Shortly after the medical legislation was passed, Douglas left office to head the newly formed New Democratic Party and in that role often defended Canada’s health care system. “Our friends in the United States are spending 9 percent of their gross national product ... on health care and 34 million of their people have no health care coverage,” he once said. “And in Canada we spend 7 percent of our gross national product, and every man, woman and child in Canada is covered by Medicare.”

A 2004 public poll by the Canadian Broadcasting Corp. named Douglas, who died in 1986, as the Greatest Canadian. Terry Fox, the amputee athlete who sought to run across Canada in 1980 to aid cancer research, was runner-up, followed by former Prime Minister Pierre Elliott Trudeau.

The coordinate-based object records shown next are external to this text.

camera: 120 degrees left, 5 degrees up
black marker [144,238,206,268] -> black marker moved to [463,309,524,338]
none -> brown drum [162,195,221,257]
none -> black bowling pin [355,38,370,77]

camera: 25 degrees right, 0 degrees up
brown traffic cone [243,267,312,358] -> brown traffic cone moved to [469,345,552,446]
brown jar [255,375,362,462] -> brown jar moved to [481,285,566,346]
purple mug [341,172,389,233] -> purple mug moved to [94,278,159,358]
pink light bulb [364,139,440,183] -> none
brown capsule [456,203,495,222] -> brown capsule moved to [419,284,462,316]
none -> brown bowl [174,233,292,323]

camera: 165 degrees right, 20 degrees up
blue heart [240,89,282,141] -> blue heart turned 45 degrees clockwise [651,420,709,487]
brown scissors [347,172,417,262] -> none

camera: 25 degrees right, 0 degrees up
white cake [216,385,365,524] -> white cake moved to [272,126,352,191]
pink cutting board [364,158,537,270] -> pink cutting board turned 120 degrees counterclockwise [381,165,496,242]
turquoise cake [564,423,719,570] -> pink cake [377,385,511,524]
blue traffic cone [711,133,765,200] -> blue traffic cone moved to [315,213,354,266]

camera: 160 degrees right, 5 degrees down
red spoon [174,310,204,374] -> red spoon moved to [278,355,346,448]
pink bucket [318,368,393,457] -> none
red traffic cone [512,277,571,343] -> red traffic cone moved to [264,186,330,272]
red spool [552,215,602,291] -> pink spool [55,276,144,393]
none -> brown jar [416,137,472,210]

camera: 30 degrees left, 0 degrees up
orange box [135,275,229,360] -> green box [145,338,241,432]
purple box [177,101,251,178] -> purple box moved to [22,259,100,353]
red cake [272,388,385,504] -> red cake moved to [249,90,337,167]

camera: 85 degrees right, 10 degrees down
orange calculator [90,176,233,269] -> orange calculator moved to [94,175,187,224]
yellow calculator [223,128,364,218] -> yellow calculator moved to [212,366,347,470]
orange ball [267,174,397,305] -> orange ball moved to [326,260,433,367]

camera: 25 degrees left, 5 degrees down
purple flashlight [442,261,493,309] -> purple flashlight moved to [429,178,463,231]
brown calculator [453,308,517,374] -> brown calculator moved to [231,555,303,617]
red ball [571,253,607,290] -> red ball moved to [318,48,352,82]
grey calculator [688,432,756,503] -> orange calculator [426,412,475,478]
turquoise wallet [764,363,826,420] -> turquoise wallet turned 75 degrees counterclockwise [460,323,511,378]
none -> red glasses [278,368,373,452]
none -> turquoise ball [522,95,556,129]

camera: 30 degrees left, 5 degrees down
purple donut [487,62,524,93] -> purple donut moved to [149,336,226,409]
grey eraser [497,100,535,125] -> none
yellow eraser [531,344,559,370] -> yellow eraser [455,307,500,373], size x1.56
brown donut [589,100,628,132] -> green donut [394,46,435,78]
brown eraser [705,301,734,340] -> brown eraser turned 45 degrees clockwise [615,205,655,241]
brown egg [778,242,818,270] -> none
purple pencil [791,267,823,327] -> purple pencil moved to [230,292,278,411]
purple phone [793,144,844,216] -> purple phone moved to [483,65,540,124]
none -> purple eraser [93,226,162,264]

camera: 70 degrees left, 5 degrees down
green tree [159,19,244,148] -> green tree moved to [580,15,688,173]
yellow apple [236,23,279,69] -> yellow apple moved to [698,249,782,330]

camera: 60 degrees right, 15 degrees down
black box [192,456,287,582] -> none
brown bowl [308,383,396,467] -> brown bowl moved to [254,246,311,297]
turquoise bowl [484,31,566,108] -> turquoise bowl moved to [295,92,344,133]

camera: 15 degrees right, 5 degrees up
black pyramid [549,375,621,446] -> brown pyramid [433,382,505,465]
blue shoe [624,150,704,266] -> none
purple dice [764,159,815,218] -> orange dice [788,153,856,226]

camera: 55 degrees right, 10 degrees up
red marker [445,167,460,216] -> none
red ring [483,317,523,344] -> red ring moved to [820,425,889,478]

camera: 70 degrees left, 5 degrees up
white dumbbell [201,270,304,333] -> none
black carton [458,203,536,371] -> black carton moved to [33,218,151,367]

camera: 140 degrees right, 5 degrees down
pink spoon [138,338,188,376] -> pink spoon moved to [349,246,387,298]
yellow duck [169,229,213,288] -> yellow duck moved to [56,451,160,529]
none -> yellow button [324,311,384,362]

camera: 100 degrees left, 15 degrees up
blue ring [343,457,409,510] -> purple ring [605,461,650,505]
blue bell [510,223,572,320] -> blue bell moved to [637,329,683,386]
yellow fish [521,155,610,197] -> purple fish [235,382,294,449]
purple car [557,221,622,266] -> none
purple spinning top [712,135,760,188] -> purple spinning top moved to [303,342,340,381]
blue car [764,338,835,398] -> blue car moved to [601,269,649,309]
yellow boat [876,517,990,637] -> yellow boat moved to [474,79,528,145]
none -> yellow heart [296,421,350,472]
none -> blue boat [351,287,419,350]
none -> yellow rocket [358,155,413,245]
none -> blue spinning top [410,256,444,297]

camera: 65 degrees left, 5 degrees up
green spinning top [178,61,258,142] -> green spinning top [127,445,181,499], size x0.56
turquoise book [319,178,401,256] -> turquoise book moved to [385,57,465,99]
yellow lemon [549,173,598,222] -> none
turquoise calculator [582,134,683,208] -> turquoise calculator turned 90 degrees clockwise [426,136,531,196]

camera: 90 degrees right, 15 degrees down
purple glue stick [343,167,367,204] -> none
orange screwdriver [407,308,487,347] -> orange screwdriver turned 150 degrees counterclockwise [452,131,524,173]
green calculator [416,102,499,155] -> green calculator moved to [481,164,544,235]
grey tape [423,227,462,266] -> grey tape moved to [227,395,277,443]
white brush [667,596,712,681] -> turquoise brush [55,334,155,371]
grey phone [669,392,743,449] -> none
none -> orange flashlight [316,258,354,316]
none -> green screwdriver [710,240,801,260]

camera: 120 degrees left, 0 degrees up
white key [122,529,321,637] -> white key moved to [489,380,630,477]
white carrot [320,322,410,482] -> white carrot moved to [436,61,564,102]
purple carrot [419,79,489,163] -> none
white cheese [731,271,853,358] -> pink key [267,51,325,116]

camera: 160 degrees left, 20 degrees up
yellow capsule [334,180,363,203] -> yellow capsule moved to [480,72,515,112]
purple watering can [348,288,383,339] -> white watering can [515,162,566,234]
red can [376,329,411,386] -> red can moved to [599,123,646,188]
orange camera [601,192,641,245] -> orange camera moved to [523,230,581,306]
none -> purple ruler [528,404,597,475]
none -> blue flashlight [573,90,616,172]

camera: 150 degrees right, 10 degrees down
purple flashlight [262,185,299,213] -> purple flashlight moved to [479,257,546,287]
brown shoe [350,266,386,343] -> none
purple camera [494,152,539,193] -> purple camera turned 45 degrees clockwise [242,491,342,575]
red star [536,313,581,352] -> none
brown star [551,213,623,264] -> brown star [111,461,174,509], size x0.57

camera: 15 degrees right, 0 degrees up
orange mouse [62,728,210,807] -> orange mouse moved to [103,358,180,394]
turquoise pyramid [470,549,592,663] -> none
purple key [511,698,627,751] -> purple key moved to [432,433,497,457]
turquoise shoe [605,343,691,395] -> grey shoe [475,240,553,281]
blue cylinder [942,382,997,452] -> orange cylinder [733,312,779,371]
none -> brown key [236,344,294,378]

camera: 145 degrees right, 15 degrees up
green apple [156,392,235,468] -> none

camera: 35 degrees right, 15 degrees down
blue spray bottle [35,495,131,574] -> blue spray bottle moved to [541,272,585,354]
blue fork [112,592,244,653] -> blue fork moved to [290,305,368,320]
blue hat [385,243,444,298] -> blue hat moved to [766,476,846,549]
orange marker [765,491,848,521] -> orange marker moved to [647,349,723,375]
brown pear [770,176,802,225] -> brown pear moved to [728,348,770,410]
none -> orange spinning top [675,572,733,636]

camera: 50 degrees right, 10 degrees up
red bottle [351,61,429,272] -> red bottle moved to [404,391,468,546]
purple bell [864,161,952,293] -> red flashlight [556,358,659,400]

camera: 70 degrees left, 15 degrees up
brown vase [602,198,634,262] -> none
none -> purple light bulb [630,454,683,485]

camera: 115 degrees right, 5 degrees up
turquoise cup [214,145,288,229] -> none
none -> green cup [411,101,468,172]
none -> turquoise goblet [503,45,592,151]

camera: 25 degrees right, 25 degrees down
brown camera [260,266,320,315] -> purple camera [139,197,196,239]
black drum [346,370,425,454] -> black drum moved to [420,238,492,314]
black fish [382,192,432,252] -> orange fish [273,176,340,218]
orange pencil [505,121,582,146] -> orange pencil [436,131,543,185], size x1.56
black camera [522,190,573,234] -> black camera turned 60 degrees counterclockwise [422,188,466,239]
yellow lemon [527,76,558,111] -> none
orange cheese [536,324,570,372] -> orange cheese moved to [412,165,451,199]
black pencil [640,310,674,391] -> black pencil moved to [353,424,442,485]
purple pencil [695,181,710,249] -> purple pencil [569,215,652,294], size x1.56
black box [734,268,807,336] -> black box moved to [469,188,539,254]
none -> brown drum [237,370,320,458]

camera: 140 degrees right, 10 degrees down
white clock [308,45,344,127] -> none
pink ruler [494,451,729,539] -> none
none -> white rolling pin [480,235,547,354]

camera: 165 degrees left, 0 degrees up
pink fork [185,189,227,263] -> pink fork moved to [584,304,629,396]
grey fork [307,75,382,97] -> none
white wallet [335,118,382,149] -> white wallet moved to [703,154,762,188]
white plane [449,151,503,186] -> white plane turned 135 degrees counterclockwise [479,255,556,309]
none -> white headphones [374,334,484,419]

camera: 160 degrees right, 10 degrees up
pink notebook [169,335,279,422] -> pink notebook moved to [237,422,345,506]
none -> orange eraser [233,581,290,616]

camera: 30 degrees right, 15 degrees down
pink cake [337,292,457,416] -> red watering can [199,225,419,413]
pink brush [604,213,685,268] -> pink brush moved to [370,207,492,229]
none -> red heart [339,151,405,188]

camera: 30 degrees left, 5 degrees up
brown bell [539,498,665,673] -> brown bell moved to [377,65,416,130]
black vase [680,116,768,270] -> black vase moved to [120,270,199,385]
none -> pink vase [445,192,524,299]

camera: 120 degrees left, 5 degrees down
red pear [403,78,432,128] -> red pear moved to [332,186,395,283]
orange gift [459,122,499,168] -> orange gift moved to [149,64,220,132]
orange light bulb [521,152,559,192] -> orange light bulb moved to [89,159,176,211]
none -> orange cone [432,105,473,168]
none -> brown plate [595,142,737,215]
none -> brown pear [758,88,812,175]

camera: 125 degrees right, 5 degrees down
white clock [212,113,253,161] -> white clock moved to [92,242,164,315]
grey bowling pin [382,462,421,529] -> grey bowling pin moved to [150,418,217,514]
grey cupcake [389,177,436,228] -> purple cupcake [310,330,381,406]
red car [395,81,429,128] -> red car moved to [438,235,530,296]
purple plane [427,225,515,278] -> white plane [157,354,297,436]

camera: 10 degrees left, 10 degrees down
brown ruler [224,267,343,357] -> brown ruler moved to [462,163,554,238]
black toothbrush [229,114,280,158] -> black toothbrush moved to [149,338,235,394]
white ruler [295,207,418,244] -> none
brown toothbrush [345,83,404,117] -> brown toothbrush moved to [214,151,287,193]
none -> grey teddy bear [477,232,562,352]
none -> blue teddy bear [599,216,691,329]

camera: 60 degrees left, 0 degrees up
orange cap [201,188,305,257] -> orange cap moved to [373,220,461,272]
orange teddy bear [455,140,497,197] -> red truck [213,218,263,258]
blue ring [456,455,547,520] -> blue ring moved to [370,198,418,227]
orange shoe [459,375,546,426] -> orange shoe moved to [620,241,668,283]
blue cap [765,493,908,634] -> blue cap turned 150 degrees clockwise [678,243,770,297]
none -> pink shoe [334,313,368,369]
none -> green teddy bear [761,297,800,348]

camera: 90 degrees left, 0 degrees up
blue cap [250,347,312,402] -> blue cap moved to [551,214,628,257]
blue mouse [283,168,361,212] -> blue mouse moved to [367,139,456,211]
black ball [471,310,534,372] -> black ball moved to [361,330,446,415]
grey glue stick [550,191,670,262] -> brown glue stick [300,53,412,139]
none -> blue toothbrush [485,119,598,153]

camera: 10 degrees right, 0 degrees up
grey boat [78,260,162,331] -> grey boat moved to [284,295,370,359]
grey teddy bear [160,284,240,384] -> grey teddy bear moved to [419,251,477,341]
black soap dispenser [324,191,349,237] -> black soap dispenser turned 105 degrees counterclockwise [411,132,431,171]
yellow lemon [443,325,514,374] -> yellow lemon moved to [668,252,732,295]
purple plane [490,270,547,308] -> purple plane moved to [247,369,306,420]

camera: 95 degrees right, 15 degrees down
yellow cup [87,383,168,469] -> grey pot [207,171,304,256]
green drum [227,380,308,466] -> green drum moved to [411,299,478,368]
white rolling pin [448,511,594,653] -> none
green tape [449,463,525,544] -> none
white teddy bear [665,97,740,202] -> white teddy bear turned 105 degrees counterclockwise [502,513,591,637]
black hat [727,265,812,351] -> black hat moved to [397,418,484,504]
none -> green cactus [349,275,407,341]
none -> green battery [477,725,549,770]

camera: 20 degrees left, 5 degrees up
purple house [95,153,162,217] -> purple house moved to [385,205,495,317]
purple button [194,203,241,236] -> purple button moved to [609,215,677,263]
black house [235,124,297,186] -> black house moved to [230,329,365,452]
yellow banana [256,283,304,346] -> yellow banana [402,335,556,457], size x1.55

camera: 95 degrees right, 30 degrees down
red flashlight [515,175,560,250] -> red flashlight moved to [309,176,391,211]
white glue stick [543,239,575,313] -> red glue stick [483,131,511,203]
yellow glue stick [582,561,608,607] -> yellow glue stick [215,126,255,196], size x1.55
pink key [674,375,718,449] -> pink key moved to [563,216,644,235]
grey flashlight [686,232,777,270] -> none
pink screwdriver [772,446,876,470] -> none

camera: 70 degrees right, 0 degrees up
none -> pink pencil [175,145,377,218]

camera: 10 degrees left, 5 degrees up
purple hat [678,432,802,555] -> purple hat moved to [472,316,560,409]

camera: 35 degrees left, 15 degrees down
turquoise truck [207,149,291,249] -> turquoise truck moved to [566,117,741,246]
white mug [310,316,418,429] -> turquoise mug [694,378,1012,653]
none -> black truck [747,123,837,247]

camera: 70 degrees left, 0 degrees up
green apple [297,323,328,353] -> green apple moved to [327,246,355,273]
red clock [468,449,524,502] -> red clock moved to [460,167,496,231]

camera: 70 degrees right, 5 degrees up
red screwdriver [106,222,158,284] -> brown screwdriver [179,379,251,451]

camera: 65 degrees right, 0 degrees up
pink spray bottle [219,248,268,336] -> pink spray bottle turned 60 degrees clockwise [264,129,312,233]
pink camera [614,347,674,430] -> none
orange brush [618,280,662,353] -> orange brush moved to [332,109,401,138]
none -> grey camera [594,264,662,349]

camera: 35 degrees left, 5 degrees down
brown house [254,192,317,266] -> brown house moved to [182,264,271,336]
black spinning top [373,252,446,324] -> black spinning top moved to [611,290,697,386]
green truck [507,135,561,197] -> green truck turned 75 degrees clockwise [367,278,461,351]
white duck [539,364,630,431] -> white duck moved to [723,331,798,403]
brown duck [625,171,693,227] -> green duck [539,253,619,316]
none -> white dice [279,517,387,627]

In recent years, Canadians have complained about wait times, especially for elective procedures such as knee replacements and diagnostic tests such as mammograms. (Indeed, one study found that wait times doubled between 1993 and 2013.) But the point — acknowledged across the border by almost everyone, Obamacare critic and supporter alike, with the exception of Sen. Ted Cruz, the Republican presidential candidate born in Canada — is that once government-mandated health insurance is instituted, it very likely is never going away.

That’s the lesson for all of North America from one of the continent’s most remote outposts, a place so isolated it has its own peculiar vernacular, for nowhere else on earth does the phrase “bunny hug” — elsewhere applied to an early 20th-century ragtime dance — mean a hooded sweatshirt with a front pocket. You could look it up (but you’ll need the Canadian Oxford Dictionary).

“When we think of Saskatchewan as being the most Canadian of provinces, it is medical insurance that’s one of the elements, because it speaks of our empathy for others,” says Rob Norris, a Saskatchewan provincial legislator. “When it’s minus 40 degrees out here on the prairies, neighbors have to look after one another, and it’s that sense of compassion and community that makes us Canada.”

David Shribman is executive editor of the Pittsburgh Post-Gazette.